Temple Etiquette

Guidelines for visitors to Lerab Ling

All Buddhist temples contain representations of the Buddha, Dharma and Sangha, therefore out of respect it is important to maintain appropriate conduct of ones body, speech and mind whilst visiting. Correct etiquette is an expression of respect and gratitude for one's own Buddha-nature, which is embodied by ones teacher and reflected by the shrine room environment.

When visiting the temple or the stupa, you are asked to circumambulate in a clockwise direction, even if leaving or returning from the toilet. In the teachings it says that, “When you circumambulate, it results in enhanced mindfulness, clear perception, intelligence, not to mention a good rebirth.”

On arrival please remove your shoes before entering any of the temple rooms. This is also symbolic of leaving all your worldly life at the door and entering purely.

If lying down or sitting with your legs stretched out, avoid pointing them at the teacheror any images of the Buddha.

As a sign of respect for the monastic community and for the preciousness of the teachings, we are asked to dress well and modestly, it is polite to cover your shoulders and knees and avoid tight fitting garments.

The robes that monastics wear are symbolic and similar to those of the Buddha. With this in mind it is not appropriate to step over any part of them.

Dharma texts should not be placed directly on the floor, stepped over, or stood upon.

As the paintwork on the walls, pillars and thangkas are both sacred and fragile, to avoid damage please do not lean against them nor place any items up against them.

Also the windows scratch easily so please be mindful not to place bags or other items against them whilst storing them outside.

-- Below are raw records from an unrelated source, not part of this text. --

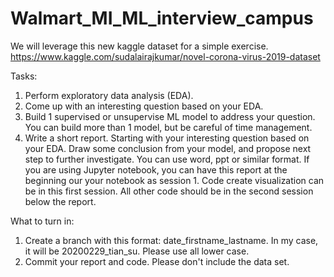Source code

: # Walmart_MI_ML_interview_campus

We will leverage this new kaggle dataset for a simple exercise.
https://www.kaggle.com/sudalairajkumar/novel-corona-virus-2019-dataset

Tasks:
1. Perform exploratory data analysis (EDA).
2. Come up with an interesting question based on your EDA.
3. Build 1 supervised or unsupervise ML model to address your question. You can build more than 1 model, but be careful of time management.
4. Write a short report. 
    Starting with your interesting question based on your EDA. Draw some conclusion from your model, and propose next step to further investigate. 
    You can use word, ppt or similar format. 
    If you are using Jupyter notebook, you can have this report at the beginning our your notebook as session 1. Code create visualization can be in this first session. All other code should be in the second session below the report.  

What to turn in:
1. Create a branch with this format: date_firstname_lastname. In my case, it will be 20200229_tian_su. Please use all lower case.
2. Commit your report and code. Please don't include the data set.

Photography and the use of mobile phones in the temple is not allowed. Please respect the wishes of long-term retreatants who do not wish to be photographed whilst in retreat conditions.

Security measures – The temple at Lerab Ling is obliged to comply with many and varied regulations. Many of these relate to the spacing of chairs, mats, and aisle widths. To help keep the temple spacious and safe, please leave the layout as you found it, keeping the aisles free from hazards, please minimize the amount of belongings you bring into the temple.